B. Santé publique France a à la fois des missions d’observation épidémiologique de l’état de santé des populations, de prévention et d’éducation pour la santé, et de participation à la gestion des crises sanitaires.

C. Toutes les maladies à déclaration obligatoire font l’objet d’une procédure de signalement à l’ARS.

D. Les maladies à déclaration obligatoire sont toujours des maladies infectieuses.

E. Un événement indésirable grave survenant au cours d’une hospitalisation doit faire l’objet d’une déclaration auprès du directeur général de l’ARS.

Points forts
La sécurité sanitaire des produits destinés à l'homme La veille sanitaire (voir item 325)

POINTS FORTS À RETENIR

Connaître les obligations réglementaires de déclarations par les professionnels de santé dans le cadre de la veille sanitaire : maladies à déclaration obligatoire, certificats médicaux de décès, certificats de santé des enfants, déclaration obligatoire des infections associées aux soins et des événements indésirables graves associés à des soins.

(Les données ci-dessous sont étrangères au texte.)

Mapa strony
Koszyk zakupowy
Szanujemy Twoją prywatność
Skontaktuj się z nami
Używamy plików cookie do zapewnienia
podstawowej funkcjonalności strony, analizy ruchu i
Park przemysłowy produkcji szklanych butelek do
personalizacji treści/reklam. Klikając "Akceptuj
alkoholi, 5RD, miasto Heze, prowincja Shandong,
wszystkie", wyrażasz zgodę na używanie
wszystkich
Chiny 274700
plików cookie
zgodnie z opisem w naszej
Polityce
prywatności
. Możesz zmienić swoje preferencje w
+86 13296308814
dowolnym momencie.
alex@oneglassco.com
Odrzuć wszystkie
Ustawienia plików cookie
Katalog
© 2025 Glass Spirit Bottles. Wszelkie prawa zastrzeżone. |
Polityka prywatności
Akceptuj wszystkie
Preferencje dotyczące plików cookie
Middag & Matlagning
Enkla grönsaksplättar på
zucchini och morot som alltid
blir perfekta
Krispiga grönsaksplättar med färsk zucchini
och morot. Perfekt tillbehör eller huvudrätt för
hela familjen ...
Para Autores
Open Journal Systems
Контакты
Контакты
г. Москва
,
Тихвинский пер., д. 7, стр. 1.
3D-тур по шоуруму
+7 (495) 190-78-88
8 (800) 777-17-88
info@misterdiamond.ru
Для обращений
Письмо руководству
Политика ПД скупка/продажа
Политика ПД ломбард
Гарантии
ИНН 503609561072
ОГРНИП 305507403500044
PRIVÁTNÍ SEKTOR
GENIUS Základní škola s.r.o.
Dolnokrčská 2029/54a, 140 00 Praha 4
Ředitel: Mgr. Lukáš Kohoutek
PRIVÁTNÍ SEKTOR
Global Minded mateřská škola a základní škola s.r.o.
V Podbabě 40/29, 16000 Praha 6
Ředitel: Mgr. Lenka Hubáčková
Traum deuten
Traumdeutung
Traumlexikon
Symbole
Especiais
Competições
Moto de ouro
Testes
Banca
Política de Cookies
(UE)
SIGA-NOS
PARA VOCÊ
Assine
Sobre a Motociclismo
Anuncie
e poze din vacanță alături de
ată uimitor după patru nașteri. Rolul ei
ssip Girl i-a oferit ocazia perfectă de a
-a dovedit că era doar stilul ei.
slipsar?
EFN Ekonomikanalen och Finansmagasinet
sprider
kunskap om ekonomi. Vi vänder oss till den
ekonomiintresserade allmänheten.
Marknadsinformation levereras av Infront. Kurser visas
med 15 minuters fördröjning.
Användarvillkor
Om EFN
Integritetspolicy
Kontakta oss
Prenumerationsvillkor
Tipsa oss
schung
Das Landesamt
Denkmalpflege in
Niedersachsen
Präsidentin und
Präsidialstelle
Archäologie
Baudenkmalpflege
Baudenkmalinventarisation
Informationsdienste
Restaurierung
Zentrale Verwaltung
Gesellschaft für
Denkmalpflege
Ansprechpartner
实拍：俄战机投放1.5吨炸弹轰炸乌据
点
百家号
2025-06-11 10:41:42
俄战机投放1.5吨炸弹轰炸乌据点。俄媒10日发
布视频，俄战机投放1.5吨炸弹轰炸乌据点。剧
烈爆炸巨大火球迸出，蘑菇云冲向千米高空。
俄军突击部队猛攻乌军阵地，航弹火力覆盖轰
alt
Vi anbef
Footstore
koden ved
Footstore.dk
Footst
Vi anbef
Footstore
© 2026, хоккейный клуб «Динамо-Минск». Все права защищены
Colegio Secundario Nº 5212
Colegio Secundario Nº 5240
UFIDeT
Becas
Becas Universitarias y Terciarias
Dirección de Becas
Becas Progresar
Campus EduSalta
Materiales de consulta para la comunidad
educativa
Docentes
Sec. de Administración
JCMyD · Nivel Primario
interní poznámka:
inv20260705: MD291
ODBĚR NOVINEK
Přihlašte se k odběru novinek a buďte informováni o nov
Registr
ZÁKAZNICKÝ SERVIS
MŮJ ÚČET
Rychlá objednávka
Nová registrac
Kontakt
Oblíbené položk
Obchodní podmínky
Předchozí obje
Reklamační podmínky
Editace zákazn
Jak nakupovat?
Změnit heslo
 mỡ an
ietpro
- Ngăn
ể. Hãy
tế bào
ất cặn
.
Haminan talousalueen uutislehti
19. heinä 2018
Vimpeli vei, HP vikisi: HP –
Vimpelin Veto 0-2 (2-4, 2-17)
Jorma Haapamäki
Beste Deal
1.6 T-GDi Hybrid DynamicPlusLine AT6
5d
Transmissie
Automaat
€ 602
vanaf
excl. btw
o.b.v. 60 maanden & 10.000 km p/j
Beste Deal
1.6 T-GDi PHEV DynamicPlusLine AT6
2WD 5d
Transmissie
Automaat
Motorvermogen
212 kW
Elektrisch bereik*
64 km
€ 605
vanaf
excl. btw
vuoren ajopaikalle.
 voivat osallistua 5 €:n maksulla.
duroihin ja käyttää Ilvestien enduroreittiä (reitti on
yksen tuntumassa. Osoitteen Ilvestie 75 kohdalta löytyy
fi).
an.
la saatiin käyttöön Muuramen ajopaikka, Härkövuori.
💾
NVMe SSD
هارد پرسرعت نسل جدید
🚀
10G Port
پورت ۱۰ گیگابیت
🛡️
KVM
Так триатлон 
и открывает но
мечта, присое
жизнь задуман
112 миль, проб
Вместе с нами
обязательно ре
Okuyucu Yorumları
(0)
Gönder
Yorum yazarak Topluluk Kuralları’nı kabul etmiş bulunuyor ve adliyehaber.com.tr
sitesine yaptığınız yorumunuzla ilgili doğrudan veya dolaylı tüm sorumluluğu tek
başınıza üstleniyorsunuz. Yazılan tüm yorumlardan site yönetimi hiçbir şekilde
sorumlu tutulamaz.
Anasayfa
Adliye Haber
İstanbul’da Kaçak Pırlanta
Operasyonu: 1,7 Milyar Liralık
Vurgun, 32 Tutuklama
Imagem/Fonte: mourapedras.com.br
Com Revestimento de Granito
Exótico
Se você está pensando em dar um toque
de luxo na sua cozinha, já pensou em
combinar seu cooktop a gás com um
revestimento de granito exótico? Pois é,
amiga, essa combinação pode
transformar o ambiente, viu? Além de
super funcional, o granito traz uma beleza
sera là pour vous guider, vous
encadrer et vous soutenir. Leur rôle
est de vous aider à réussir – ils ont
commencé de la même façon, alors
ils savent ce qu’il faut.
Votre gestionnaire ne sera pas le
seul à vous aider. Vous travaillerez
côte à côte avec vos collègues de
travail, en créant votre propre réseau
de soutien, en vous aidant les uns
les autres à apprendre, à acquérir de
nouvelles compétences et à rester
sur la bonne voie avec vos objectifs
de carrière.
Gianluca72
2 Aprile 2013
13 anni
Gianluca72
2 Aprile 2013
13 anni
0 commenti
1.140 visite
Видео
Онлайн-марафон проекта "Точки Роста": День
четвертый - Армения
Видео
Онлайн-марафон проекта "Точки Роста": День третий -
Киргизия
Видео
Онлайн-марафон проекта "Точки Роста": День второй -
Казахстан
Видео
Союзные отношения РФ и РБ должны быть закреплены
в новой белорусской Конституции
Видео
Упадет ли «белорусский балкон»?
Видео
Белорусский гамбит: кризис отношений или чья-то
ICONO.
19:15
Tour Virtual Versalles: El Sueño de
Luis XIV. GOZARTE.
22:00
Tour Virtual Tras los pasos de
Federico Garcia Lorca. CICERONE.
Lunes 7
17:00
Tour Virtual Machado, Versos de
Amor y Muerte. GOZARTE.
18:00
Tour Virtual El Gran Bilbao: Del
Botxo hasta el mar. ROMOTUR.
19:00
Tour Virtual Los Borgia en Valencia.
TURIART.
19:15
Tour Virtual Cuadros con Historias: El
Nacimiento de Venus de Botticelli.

Connaître les principales structures impliquées dans la veille sanitaire en France : Direction générale de la santé, Santé publique France, agences régionales de santé, cellules interrégionales d’épidémiologie.

Connaître des exemples de systèmes de surveillance utilisés dans le cadre de la veille sanitaire : réseaux, registres, enquêtes, surveillance syndromique, suivi de cohortes et bases de données médico-administratives.